MPC created an enchanting animated CG aura for ‘The Nutcracker and the Four Realms’

Disney’s The Nutcracker and the Four Realms is a live-action adaptation of E.T.A. Hoffmann’s 1816 novel The Nutcracker and the Mouse King and Pyotr Ilyich Tchaikovsky’s ballet The Nutcracker which has hit the theatres recently and made an amazing impact on the VFX front.

The story revolves around a young girl named Clara, finding a Nutcracker doll amongst family gifts and was charged by her parents to take special care of it. In the movie, the only aim that Clara has is to find the key that will unlock a box that holds a priceless gift from her late mother.

Now here is the catch, when a golden thread, presented to her at godfather Drosselmeyer’s annual holiday party, it led her to the coveted key-which promptly disappeared into a strange and mysterious parallel world.

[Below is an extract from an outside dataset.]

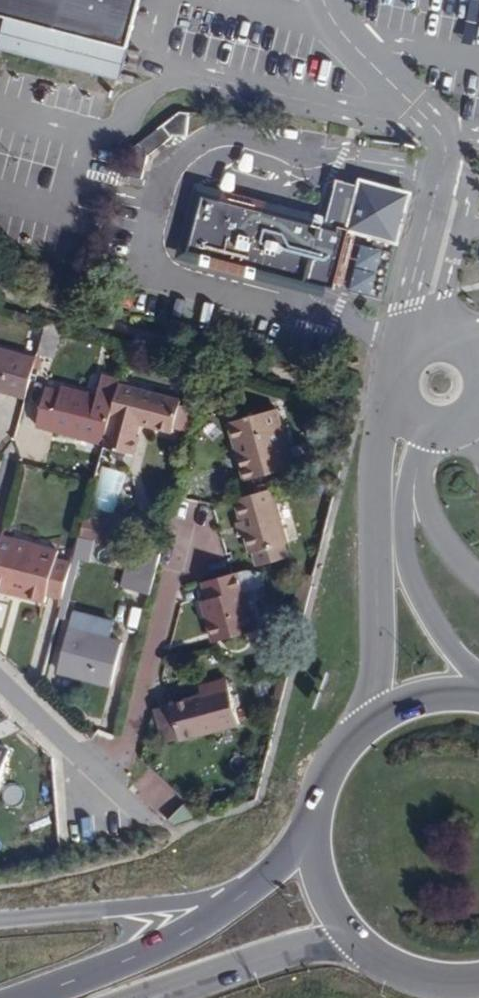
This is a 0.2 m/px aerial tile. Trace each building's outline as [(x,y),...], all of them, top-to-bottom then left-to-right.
[(6,20),(0,43),(0,53),(96,77),(104,45),(128,52),(141,0),(0,0),(0,19),(6,20)] [(104,45),(96,77),(120,83),(128,52),(104,45)] [(187,112),(180,112),(130,151),(124,177),(141,181),(148,155),(175,134),(185,135),(187,112)] [(348,231),(397,244),(411,191),(360,178),(359,183),(337,178),(324,225),(348,231)] [(309,284),(310,280),(324,225),(215,197),(214,202),(197,197),(192,216),(186,214),(184,219),(191,221),(184,247),(199,251),(198,255),(309,284)] [(334,286),(348,231),(324,225),(310,280),(334,286)] [(53,358),(62,325),(46,320),(45,329),(38,354),(53,358)] [(36,360),(38,354),(45,329),(31,325),(23,356),(36,360)] [(36,360),(23,356),(0,350),(0,385),(4,386),(3,390),(27,397),(36,360)] [(119,385),(120,382),(102,377),(97,397),(63,388),(61,393),(47,389),(38,425),(80,436),(82,428),(106,434),(119,385)] [(181,401),(119,385),(106,434),(105,442),(104,444),(135,452),(139,435),(136,435),(141,421),(172,430),(181,401)] [(247,453),(240,455),(247,480),(291,468),(275,409),(230,421),(236,443),(244,440),(247,453)] [(82,428),(80,436),(105,442),(106,434),(82,428)] [(236,443),(240,455),(247,453),(244,440),(236,443)] [(102,498),(120,500),(123,471),(105,468),(102,498)] [(287,543),(272,489),(237,499),(252,552),(283,544),(287,543)] [(80,537),(87,539),(109,544),(115,520),(86,513),(80,537)] [(63,599),(73,561),(58,557),(60,548),(4,534),(0,549),(0,588),(15,592),(18,582),(29,585),(26,596),(47,601),(49,595),(63,599)] [(112,565),(117,547),(109,544),(87,539),(82,557),(112,565)] [(288,558),(283,544),(252,552),(256,567),(288,558)] [(151,593),(160,558),(129,550),(121,585),(151,593)] [(246,588),(243,576),(240,570),(204,582),(209,599),(203,600),(211,626),(220,624),(224,639),(257,629),(246,588)] [(261,584),(257,571),(243,576),(246,588),(261,584)] [(15,592),(26,596),(29,585),(18,582),(15,592)] [(215,642),(224,639),(220,624),(211,626),(215,642)] [(123,643),(70,629),(60,670),(113,683),(123,643)] [(228,679),(215,683),(218,692),(204,695),(172,703),(173,708),(156,712),(164,742),(240,721),(228,679)] [(218,692),(215,683),(202,686),(204,695),(218,692)] [(9,752),(0,749),(0,781),(9,752)] [(168,821),(186,802),(149,767),(131,787),(168,821)] [(181,826),(195,813),(185,802),(170,815),(181,826)]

There, Clara encountered with a soldier named Phillip, a gang of mice and the regents who preside over three Realms- Land of Snowflakes, Land of Flowers, and Land of Sweets. Clara and Phillip bravely crosses the ominous Fourth Realm, home to the tyrant Mother Ginger, to retrieve Clara’s key and brings back harmony to the unstable world. Unlike any other fairy tale, it has an enigmatic charisma which was driven by an adventure that was compelling, exciting, and full of equal parts action and heart.

Overall, the movie was lead by VFX supervisor Max Wood and MPC VFX supervisor Richard Clegg along with the artists at MPC, who have crafted more than 1000 shots for the movie.

The scope of the work was wide-ranging, from CG environments including palaces, forests and rivers, to large-scale FX work and extensive digital character builds and animation.

Here is the deeper insight into the VFX front of the movie:

  • For creating the Four Realms of the Nutcracker was a huge visual effects task for the team. MPC team created 101 CG assets in total, broken down into several distinct areas: the beautiful, majestic Russian influenced Palace, realms of snow, flowers, and sweets. For the Fourth Realm, MPC’s team built polichinelle clowns, an army of tin soldiers, a giant Mother Ginger mechanical puppet, the mice, the Mouse King, numerous environments and other animals.
  • Production Designer Guy Hendrix Dyas and the production art department produced stunning concept art for The Nutcracker and the Four Realms. While the designs were fantastical, there was a strong focus on realism by ensuring real world scale to the environments. For example, the waterfalls had a realistic drop and the mountains were an appropriate height. The world, which needed to be visible from different angles and distances throughout the film, was fully built in CG and rendered, rather than relying on digital matte paintings.
  • Then the Mouse King character was one of the most unique characters in the film and was the most complex in terms of development. To create this nine foot creature, formed from thousands of mice, MPC’s team had to find the right balance between creating believable physical crowd simulations of the vast quantity of mice and allowed the base shape and structure of the Mouse King to be directable.
  • The Mother Ginger marionette was a giant puppet, designed by the art department to be a menacing 40 feet tall and 30 feet wide, with a circus tent for a skirt. In several shots, there was a huge practical Mother Ginger puppet skirt, torso and head, but for most scenes, she was a full CG character, built to perfectly emulate the practical build used while shooting. For shots where the puppet was practical, she was enhanced with CG steam, arms and mouth.
    The most complex challenge was designing her mechanics to work for a battle scene where she was attacked by an enormous army of seven foot-tall tin soldiers that swarm around her.In this scene, she uprooted the trees and used them as clubs to beat down the soldiers in an attempt to escape. MPC’s artists animated the army of tin soldiers to climb on top of each other to form a pyramid that raised them up to her height. The complexity of making the climbing and interacting soldiers was made all the more difficult by the cloth simulations that needed to craft, as they push against the canvas of her tented lower body.
  • Finally, one of the exceptional characters was the Mouserinks- the small, furry, hero mouse of the story. Mouserinks was the leader of the Mouse King’s army, but also Mother Ginger’s trusted sidekick. MPC’s character lab artists had to find the right balance between anthropomorphism and natural mouse behaviours in his performance to maintain his cute appearance for the duration of the film.There are a lot of controversies aroused with the launch of the movie among fans but it has reigned over everything as it was visually stunning. At the VFX  front, MPC indeed created an enchanting aura on the screen which was pleasing and enchanting to watch.